SET TASK 1 => From the collected data entries below, pull out every line from the start of the rows through the line containing "scientific name: Pelargonium columbinum", including both ends, and copy each one unchanged.

EXCERPT PROVIDED =>
___
4.    Federal Income Taxes

For federal income tax purposes, the Trust constitutes a fixed investment trust which is taxed as a grantor trust. A grantor trust is not subject to tax at the trust level. The Unit Holders are considered to own the Trust’s income and principal as though no trust were in existence. The income of the Trust is deemed to have been received or accrued by each Unit Holder at the time such income is received or accrued by the Trust rather than when distributed by the Trust.

The Trust is a widely held fixed investment trust (“WHFIT”) classified as a non-mortgage widely held fixed investment trust (“NMWHFIT”) for federal income tax purposes. The Trustee is the representative of the Trust that will provide tax information in accordance with the applicable U.S. Treasury Regulations governing the information reporting requirements of the Trust as a WHFIT and a NMWHFIT.

The Royalty constitutes an “economic interest” in oil and natural gas properties for federal income tax purposes. Unit Holders must report their share of the production revenues of the Trust as ordinary income from oil and natural gas royalties and are entitled to claim depletion with respect to such income. The Royalty is treated as a single property for depletion purposes. The Trust has on file technical advice memoranda confirming such tax treatment.
___
SET TASK 2 => According to the federal income tax section, how is the Royalty treated for depletion purposes?

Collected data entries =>
___
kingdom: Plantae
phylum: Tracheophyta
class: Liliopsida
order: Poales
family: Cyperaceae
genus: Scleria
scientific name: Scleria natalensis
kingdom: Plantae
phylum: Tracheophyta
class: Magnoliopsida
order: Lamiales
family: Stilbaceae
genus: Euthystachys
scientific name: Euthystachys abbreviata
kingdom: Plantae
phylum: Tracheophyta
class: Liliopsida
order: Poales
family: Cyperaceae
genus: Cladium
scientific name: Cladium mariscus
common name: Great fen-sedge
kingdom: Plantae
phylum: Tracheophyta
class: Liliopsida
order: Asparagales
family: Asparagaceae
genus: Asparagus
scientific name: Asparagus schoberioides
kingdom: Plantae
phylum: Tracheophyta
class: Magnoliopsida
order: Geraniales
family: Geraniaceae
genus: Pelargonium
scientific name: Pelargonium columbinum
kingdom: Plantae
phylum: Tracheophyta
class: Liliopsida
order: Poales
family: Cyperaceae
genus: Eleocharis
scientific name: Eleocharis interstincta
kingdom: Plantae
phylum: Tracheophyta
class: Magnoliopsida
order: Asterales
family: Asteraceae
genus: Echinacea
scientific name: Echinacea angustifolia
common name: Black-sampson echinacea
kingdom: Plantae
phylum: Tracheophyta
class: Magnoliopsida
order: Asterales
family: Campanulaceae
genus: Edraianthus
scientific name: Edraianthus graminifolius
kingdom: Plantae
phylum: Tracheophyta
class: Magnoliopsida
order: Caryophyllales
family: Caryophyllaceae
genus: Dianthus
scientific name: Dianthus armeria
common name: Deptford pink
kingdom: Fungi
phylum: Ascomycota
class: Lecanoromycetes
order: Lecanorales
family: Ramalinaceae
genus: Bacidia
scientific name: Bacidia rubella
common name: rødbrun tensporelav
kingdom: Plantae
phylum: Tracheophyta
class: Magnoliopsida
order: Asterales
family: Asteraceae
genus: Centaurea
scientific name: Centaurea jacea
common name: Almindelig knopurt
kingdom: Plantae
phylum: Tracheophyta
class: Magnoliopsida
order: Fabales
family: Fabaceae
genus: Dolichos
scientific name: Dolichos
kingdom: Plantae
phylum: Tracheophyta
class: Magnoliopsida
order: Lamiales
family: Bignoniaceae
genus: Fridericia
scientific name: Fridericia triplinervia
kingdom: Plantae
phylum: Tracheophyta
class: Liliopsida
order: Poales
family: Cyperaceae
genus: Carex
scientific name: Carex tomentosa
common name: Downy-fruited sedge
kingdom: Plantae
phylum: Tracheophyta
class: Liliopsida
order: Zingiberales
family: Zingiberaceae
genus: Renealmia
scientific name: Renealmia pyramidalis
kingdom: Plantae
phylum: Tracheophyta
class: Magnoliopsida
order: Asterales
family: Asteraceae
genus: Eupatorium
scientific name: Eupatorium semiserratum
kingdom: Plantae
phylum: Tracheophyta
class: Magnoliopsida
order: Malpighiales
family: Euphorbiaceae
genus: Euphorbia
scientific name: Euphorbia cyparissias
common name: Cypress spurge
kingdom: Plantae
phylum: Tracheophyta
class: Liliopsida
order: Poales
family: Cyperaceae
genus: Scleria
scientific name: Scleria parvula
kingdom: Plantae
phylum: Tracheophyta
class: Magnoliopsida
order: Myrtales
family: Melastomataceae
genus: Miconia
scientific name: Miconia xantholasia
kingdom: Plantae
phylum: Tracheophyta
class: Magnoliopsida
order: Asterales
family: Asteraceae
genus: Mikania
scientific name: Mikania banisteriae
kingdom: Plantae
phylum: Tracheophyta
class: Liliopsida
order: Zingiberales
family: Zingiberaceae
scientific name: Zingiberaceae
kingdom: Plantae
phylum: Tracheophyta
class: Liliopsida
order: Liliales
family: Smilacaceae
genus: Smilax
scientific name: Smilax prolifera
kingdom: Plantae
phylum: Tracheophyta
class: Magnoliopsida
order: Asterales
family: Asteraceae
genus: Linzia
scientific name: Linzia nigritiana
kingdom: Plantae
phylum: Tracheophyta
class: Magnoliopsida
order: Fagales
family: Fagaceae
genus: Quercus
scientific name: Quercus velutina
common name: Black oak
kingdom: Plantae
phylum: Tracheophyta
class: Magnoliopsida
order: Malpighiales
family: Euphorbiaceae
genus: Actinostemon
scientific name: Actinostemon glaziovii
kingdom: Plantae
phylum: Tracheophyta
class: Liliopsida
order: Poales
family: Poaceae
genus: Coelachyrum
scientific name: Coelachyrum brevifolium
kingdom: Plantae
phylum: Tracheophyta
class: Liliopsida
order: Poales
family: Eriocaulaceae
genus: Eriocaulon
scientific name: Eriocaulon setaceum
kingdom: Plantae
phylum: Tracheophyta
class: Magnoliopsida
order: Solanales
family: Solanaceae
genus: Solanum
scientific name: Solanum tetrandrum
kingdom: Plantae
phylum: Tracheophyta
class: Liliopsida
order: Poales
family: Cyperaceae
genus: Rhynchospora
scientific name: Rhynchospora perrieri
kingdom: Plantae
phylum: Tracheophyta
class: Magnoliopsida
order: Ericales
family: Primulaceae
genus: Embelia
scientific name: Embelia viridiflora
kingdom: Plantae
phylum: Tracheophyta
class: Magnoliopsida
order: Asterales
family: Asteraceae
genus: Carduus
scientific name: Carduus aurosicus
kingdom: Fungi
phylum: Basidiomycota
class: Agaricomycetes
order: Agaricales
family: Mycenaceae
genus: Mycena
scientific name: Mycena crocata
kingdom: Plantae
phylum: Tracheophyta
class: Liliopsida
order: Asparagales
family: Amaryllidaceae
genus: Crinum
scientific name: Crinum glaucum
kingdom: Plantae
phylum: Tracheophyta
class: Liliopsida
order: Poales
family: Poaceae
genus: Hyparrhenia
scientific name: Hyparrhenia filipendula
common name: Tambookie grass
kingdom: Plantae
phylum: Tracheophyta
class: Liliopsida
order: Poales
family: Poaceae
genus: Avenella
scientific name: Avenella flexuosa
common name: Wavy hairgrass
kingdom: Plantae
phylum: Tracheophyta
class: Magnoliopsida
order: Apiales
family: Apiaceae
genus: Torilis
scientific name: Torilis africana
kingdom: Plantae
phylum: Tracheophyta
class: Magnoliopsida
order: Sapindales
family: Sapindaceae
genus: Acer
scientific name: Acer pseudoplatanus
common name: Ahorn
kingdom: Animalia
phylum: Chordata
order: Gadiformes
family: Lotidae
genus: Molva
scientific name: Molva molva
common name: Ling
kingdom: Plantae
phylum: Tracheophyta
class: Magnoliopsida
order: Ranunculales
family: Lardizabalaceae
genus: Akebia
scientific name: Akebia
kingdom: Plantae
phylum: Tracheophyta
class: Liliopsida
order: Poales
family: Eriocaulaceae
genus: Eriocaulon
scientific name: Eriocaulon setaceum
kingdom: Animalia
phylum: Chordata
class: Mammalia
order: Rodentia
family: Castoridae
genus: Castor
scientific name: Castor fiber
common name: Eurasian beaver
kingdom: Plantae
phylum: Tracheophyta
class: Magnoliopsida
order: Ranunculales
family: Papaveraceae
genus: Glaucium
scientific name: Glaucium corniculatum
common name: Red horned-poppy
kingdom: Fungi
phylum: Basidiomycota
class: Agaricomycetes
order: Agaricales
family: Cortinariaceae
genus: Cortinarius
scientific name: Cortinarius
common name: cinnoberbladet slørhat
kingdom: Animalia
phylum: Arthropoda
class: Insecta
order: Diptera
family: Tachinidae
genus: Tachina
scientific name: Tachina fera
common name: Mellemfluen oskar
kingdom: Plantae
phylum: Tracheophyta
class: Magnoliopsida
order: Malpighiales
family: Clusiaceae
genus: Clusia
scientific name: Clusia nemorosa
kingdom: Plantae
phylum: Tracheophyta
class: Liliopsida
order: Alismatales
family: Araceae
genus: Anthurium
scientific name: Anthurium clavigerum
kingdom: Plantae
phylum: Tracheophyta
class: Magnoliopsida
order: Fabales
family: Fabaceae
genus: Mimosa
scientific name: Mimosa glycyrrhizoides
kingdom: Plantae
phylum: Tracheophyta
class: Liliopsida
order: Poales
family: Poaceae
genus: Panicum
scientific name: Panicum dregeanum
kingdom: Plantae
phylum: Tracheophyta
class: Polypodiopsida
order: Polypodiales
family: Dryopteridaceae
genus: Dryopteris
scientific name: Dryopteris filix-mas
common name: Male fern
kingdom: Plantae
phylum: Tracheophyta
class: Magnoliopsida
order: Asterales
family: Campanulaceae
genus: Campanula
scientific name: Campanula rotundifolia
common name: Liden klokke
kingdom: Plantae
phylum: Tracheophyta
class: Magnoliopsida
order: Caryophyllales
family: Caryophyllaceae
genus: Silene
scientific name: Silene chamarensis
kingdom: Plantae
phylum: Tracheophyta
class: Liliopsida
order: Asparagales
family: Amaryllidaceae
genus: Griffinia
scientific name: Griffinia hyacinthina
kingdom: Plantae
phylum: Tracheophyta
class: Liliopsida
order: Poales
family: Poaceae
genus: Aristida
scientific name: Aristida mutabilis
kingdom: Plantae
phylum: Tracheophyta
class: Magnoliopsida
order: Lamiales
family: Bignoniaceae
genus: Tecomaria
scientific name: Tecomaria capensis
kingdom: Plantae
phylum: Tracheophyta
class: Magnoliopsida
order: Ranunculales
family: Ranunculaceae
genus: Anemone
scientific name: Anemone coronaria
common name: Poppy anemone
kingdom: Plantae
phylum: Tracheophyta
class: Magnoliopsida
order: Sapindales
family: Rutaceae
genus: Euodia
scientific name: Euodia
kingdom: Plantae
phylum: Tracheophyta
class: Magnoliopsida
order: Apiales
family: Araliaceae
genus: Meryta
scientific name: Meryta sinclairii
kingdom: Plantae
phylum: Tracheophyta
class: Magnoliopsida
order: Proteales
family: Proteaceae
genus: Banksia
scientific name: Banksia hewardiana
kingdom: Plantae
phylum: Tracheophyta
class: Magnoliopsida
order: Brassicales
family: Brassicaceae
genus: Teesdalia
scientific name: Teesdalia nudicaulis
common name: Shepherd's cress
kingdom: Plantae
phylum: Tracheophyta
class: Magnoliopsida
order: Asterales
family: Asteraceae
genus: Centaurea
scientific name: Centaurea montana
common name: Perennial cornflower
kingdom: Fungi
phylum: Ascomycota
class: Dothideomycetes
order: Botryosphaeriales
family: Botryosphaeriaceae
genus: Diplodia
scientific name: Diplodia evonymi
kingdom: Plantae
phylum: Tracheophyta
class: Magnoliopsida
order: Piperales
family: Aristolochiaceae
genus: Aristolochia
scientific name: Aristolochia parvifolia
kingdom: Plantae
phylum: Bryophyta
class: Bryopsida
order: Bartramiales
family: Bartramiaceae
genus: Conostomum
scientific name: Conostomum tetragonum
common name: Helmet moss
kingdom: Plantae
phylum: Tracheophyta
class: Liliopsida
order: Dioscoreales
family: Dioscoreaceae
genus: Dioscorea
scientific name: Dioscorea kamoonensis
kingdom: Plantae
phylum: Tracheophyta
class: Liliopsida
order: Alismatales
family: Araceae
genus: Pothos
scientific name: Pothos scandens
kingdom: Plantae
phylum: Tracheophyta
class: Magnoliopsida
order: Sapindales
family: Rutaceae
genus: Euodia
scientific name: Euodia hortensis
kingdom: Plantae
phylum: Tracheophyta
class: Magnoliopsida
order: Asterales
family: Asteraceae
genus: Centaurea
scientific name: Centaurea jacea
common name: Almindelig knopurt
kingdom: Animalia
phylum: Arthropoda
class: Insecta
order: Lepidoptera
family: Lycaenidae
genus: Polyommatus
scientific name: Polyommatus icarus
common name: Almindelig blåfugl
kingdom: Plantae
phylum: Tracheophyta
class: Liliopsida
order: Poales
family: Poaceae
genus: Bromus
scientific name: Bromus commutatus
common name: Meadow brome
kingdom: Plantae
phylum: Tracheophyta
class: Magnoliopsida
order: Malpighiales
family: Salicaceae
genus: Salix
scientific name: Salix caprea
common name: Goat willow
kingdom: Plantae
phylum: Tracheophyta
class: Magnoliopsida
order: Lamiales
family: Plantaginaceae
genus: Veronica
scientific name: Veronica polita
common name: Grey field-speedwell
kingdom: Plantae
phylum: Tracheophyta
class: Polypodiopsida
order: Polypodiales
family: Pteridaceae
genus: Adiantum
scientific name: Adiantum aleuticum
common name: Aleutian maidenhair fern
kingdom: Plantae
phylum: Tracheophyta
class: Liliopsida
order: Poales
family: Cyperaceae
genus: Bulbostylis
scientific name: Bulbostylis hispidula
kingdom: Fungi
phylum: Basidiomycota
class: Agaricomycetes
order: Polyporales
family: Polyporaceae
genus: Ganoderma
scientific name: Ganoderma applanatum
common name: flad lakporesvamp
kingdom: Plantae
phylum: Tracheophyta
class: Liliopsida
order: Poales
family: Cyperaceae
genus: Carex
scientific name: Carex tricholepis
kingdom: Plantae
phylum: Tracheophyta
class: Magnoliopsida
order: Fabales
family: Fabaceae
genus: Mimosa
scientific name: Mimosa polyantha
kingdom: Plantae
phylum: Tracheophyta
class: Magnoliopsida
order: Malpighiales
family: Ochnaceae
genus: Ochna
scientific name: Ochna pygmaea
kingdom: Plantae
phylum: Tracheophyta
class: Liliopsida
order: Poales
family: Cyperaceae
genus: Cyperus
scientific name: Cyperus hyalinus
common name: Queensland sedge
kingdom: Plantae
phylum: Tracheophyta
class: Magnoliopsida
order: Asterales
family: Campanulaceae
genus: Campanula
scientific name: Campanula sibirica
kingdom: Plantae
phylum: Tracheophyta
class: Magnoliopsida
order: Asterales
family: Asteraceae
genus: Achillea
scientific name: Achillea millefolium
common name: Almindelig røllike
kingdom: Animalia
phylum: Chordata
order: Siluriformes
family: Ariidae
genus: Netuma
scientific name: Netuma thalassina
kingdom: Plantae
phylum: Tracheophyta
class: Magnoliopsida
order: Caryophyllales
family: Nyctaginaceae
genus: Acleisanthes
___
FINAL RESULT 1 =>
kingdom: Plantae
phylum: Tracheophyta
class: Liliopsida
order: Poales
family: Cyperaceae
genus: Scleria
scientific name: Scleria natalensis
kingdom: Plantae
phylum: Tracheophyta
class: Magnoliopsida
order: Lamiales
family: Stilbaceae
genus: Euthystachys
scientific name: Euthystachys abbreviata
kingdom: Plantae
phylum: Tracheophyta
class: Liliopsida
order: Poales
family: Cyperaceae
genus: Cladium
scientific name: Cladium mariscus
common name: Great fen-sedge
kingdom: Plantae
phylum: Tracheophyta
class: Liliopsida
order: Asparagales
family: Asparagaceae
genus: Asparagus
scientific name: Asparagus schoberioides
kingdom: Plantae
phylum: Tracheophyta
class: Magnoliopsida
order: Geraniales
family: Geraniaceae
genus: Pelargonium
scientific name: Pelargonium columbinum

FINAL RESULT 2 => As a single property.